TASK DESCRIPTION:
Word for word, repeat the entries, minus the pictures.

[Stored data entries]
========
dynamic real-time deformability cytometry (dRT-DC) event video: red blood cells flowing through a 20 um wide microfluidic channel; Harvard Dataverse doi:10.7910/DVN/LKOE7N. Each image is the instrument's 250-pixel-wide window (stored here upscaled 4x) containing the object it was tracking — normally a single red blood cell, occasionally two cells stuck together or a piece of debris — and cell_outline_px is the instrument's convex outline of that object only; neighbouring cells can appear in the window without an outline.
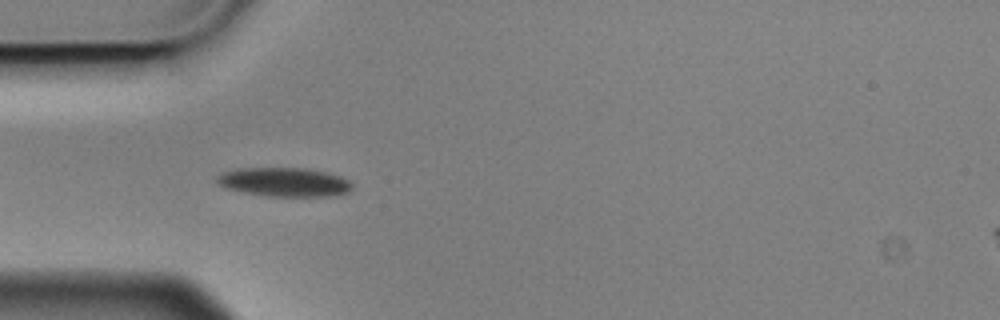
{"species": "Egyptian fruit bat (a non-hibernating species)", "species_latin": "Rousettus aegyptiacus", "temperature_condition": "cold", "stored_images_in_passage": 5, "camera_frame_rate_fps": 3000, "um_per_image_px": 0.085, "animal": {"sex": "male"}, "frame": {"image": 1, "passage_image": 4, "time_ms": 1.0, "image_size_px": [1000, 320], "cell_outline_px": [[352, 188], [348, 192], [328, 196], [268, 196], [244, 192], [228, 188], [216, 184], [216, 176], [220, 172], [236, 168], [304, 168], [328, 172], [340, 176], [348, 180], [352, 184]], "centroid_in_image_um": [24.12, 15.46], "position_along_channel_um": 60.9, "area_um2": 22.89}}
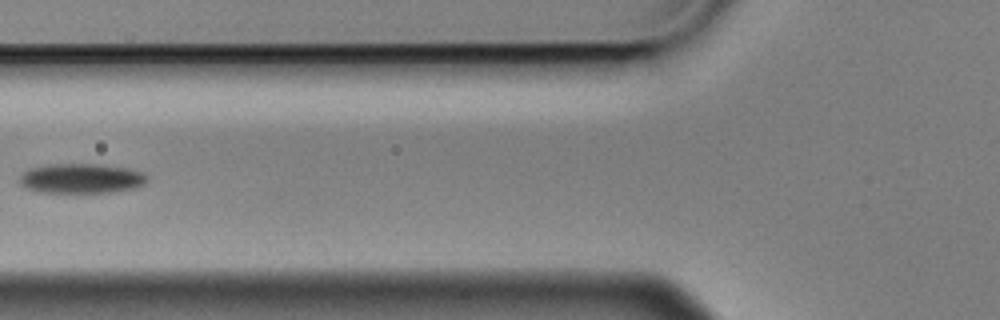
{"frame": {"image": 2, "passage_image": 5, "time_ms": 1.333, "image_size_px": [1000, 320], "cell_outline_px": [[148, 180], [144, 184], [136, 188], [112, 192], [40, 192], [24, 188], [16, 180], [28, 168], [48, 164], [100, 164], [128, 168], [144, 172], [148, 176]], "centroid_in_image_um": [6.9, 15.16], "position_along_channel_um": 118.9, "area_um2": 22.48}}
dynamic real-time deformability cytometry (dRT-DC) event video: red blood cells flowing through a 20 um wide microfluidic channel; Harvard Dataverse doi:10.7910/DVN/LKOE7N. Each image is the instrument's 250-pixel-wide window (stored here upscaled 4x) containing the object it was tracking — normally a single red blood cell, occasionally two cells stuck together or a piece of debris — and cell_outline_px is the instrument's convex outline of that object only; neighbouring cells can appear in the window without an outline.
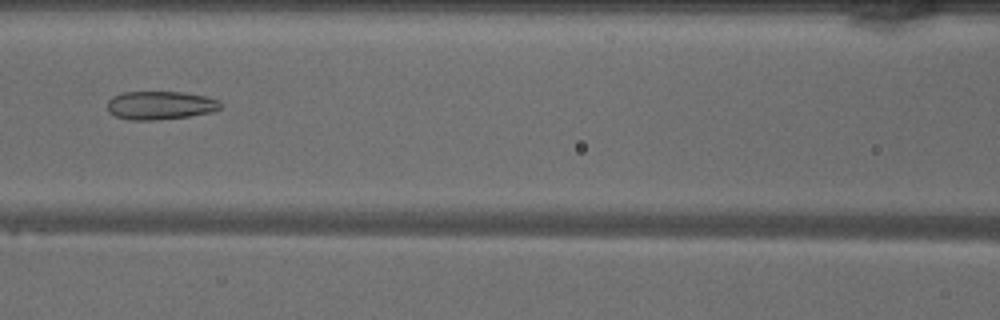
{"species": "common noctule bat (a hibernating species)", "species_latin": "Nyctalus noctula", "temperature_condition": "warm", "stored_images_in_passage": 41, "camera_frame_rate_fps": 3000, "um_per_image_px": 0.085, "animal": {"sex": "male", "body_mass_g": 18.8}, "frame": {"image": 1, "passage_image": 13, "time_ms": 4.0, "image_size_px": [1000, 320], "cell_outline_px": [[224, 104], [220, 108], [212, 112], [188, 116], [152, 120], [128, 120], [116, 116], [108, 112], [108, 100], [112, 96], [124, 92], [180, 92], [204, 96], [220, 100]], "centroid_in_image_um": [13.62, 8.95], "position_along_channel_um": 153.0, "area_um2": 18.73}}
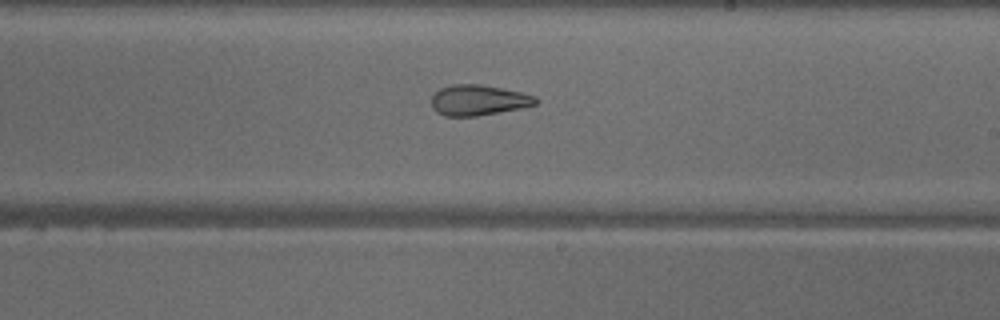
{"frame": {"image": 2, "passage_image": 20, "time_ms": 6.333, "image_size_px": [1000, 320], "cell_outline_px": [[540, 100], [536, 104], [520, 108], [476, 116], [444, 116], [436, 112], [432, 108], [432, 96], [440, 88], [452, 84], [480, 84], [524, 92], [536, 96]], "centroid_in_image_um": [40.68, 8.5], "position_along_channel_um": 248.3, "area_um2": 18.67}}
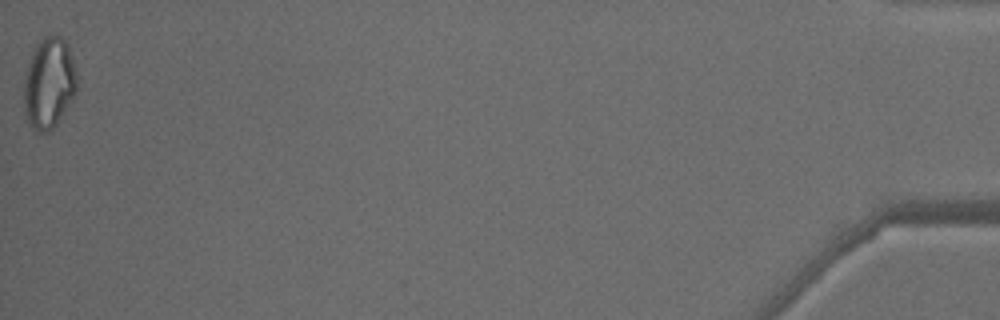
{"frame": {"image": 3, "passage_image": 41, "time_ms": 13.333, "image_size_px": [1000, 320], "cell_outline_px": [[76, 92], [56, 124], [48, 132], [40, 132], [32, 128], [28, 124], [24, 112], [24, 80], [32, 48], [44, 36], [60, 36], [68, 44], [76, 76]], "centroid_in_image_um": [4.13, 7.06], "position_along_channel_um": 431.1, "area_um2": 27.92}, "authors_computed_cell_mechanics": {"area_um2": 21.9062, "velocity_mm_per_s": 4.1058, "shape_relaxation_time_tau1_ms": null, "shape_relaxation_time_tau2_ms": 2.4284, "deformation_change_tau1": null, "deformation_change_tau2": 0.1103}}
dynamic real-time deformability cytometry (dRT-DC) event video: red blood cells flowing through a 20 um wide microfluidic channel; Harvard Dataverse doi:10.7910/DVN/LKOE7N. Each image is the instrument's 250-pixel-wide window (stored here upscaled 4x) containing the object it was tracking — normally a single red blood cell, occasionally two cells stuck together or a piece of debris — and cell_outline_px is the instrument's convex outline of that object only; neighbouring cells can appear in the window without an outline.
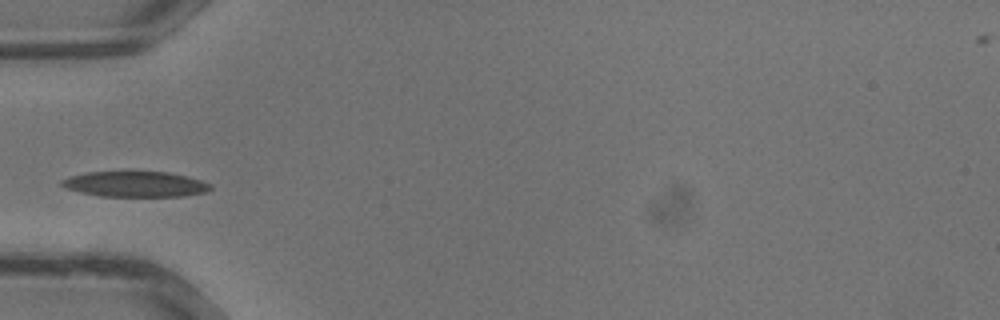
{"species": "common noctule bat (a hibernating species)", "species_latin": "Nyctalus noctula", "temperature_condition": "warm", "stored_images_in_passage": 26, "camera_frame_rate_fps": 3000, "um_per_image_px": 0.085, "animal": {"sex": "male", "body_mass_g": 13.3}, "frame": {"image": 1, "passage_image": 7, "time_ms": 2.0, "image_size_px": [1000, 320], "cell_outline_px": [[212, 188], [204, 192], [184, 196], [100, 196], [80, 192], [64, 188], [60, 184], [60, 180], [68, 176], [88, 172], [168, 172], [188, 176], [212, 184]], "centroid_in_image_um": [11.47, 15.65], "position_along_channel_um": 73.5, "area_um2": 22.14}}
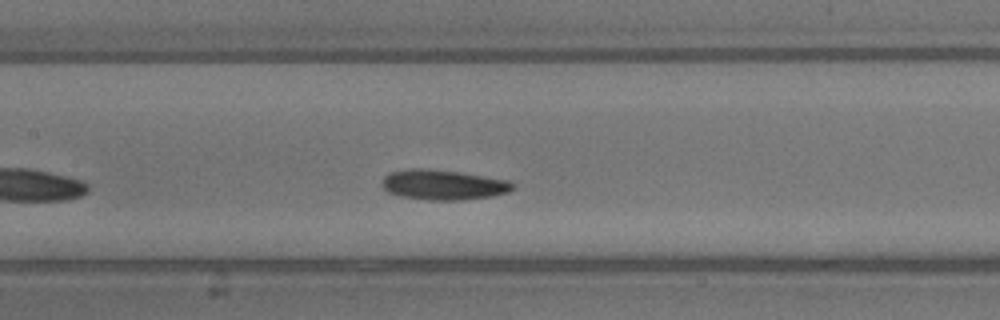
========
CORRECT RESULT:
dynamic real-time deformability cytometry (dRT-DC) event video: red blood cells flowing through a 20 um wide microfluidic channel; Harvard Dataverse doi:10.7910/DVN/LKOE7N. Each image is the instrument's 250-pixel-wide window (stored here upscaled 4x) containing the object it was tracking — normally a single red blood cell, occasionally two cells stuck together or a piece of debris — and cell_outline_px is the instrument's convex outline of that object only; neighbouring cells can appear in the window without an outline.
{"species": "Egyptian fruit bat (a non-hibernating species)", "species_latin": "Rousettus aegyptiacus", "temperature_condition": "cold", "stored_images_in_passage": 5, "camera_frame_rate_fps": 3000, "um_per_image_px": 0.085, "animal": {"sex": "male"}, "frame": {"image": 1, "passage_image": 4, "time_ms": 1.0, "image_size_px": [1000, 320], "cell_outline_px": [[352, 188], [348, 192], [328, 196], [268, 196], [244, 192], [228, 188], [216, 184], [216, 176], [220, 172], [236, 168], [304, 168], [328, 172], [340, 176], [348, 180], [352, 184]], "centroid_in_image_um": [24.12, 15.46], "position_along_channel_um": 60.9, "area_um2": 22.89}}
{"frame": {"image": 2, "passage_image": 5, "time_ms": 1.333, "image_size_px": [1000, 320], "cell_outline_px": [[148, 180], [144, 184], [136, 188], [112, 192], [40, 192], [24, 188], [16, 180], [28, 168], [48, 164], [100, 164], [128, 168], [144, 172], [148, 176]], "centroid_in_image_um": [6.9, 15.16], "position_along_channel_um": 118.9, "area_um2": 22.48}}
dynamic real-time deformability cytometry (dRT-DC) event video: red blood cells flowing through a 20 um wide microfluidic channel; Harvard Dataverse doi:10.7910/DVN/LKOE7N. Each image is the instrument's 250-pixel-wide window (stored here upscaled 4x) containing the object it was tracking — normally a single red blood cell, occasionally two cells stuck together or a piece of debris — and cell_outline_px is the instrument's convex outline of that object only; neighbouring cells can appear in the window without an outline.
{"species": "common noctule bat (a hibernating species)", "species_latin": "Nyctalus noctula", "temperature_condition": "warm", "stored_images_in_passage": 41, "camera_frame_rate_fps": 3000, "um_per_image_px": 0.085, "animal": {"sex": "male", "body_mass_g": 18.8}, "frame": {"image": 1, "passage_image": 13, "time_ms": 4.0, "image_size_px": [1000, 320], "cell_outline_px": [[224, 104], [220, 108], [212, 112], [188, 116], [152, 120], [128, 120], [116, 116], [108, 112], [108, 100], [112, 96], [124, 92], [180, 92], [204, 96], [220, 100]], "centroid_in_image_um": [13.62, 8.95], "position_along_channel_um": 153.0, "area_um2": 18.73}}
{"frame": {"image": 2, "passage_image": 20, "time_ms": 6.333, "image_size_px": [1000, 320], "cell_outline_px": [[540, 100], [536, 104], [520, 108], [476, 116], [444, 116], [436, 112], [432, 108], [432, 96], [440, 88], [452, 84], [480, 84], [524, 92], [536, 96]], "centroid_in_image_um": [40.68, 8.5], "position_along_channel_um": 248.3, "area_um2": 18.67}}
{"frame": {"image": 3, "passage_image": 41, "time_ms": 13.333, "image_size_px": [1000, 320], "cell_outline_px": [[76, 92], [56, 124], [48, 132], [40, 132], [32, 128], [28, 124], [24, 112], [24, 80], [32, 48], [44, 36], [60, 36], [68, 44], [76, 76]], "centroid_in_image_um": [4.13, 7.06], "position_along_channel_um": 431.1, "area_um2": 27.92}, "authors_computed_cell_mechanics": {"area_um2": 21.9062, "velocity_mm_per_s": 4.1058, "shape_relaxation_time_tau1_ms": null, "shape_relaxation_time_tau2_ms": 2.4284, "deformation_change_tau1": null, "deformation_change_tau2": 0.1103}}
dynamic real-time deformability cytometry (dRT-DC) event video: red blood cells flowing through a 20 um wide microfluidic channel; Harvard Dataverse doi:10.7910/DVN/LKOE7N. Each image is the instrument's 250-pixel-wide window (stored here upscaled 4x) containing the object it was tracking — normally a single red blood cell, occasionally two cells stuck together or a piece of debris — and cell_outline_px is the instrument's convex outline of that object only; neighbouring cells can appear in the window without an outline.
{"species": "common noctule bat (a hibernating species)", "species_latin": "Nyctalus noctula", "temperature_condition": "warm", "stored_images_in_passage": 26, "camera_frame_rate_fps": 3000, "um_per_image_px": 0.085, "animal": {"sex": "male", "body_mass_g": 13.3}, "frame": {"image": 1, "passage_image": 7, "time_ms": 2.0, "image_size_px": [1000, 320], "cell_outline_px": [[212, 188], [204, 192], [184, 196], [100, 196], [80, 192], [64, 188], [60, 184], [60, 180], [68, 176], [88, 172], [168, 172], [188, 176], [212, 184]], "centroid_in_image_um": [11.47, 15.65], "position_along_channel_um": 73.5, "area_um2": 22.14}}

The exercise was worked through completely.